What statutes set out competition law?
The primary competition law is the MRFTA. It was enacted on 31 December 1980, and became effective on 1 April 1981. The MRFTA mainly prohibits:
- abuse of market dominance;
- anticompetitive mergers;
- unlawful cartels; and
- unfair trade practices
IP rights in competition legislation
Do the competition laws make specific mention of any IP rights?
Article 59 of the MRFTA provides that the MRFTA shall not apply to any conduct that is a legitimate exercise of rights under the Copyright Act, Patent Act, Utility Model Act, Design Protection Act or the Trademark Act.
Regarding the interpretation of article 59 of MRFTA, the IP Guidelines explain that ‘the legitimate exercise of IP rights means exercising within the scope of the intellectual property rights granted under the relevant laws’. Even in cases where there may appear to be a legitimate exercise of IP rights in form, if in substance it goes beyond the intent of the IP system and against its fundamental purpose, then the MRFTA can be applied.
Review and investigation of competitive effects from exercise of IP rights
Which authorities may review or investigate the competitive effect of conduct related to exercise of IP rights?
The KFTC was established pursuant to article 35 of the MRFTA and is in charge of enforcing the MRFTA. The KFTC thus reviews or investigates the competitive effect of conduct related to the exercise of IP rights under the MRFTA.
The KFTC’s dispositions may be challenged by filing an objection or an administrative suit to the Seoul High Court, whose decision may then be appealed to the Supreme Court.

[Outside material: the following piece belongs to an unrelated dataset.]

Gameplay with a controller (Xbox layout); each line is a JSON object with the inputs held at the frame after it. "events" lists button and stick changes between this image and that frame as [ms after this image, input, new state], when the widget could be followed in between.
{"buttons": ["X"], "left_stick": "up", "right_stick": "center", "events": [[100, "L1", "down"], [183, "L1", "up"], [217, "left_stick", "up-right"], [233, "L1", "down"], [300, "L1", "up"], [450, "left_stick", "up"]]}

In addition, if an infringer raises the defence of an abuse of rights or violation of MRFTA in an infringement action brought by a IP right holder, the courts may review the competitive effect of the conduct related to the exercise of IP rights.
Competition-related remedies for private parties
Can a private party recover for competition-related damages caused by the exercise, licensing or transfer of IP rights?
A private party can claim damages against a business entity or business organisation under MRFTA article 56(1) for any damages sustained as a result of the business entity or organisation violating the MRFTA, except in the case where the business entity or organisation verifies that the violation was made neither intentionally nor negligently.
A private party may also claim damages under article 750 of the Civil Act, in which case the private party must prove intent or negligence by the business entity or business organisation. Under article 56(1) the MRFTA, the burden of proving that there was no intent or negligence is transferred to the business entity or business organisation.
Have the competition authorities, or any other authority, issued guidelines or other statements regarding the overlap of competition law and IP?
The KFTC issued the IP Guidelines as noted above on 30 August 2000.
The IP Guidelines apply to the exercise of IP rights, including patents, utility models, designs, trademarks and copyrights. Although the provisions of the IP Guidelines are centred on the exercise of patent rights, they can also be applied to other IP rights.
The IP Guidelines are also applicable to a foreign business entity which affects the domestic market through an agreement, resolution or other act performed domestically or internationally.
The IP Guidelines provide standards for reviewing an exercise of IP rights related to the following:
- acquiring IP rights (transfer, grant-back);
- enforcing IP rights through litigation;
- granting of licences to IP rights;
- IP rights pooling;
- exercise of standard technology IP rights;
- settlement agreements; and
- exercising IP rights of a Non-Practising Entity (NPE).
Exemptions from competition law
Are there aspects or uses of IP rights that are specifically exempt from the application of competition law?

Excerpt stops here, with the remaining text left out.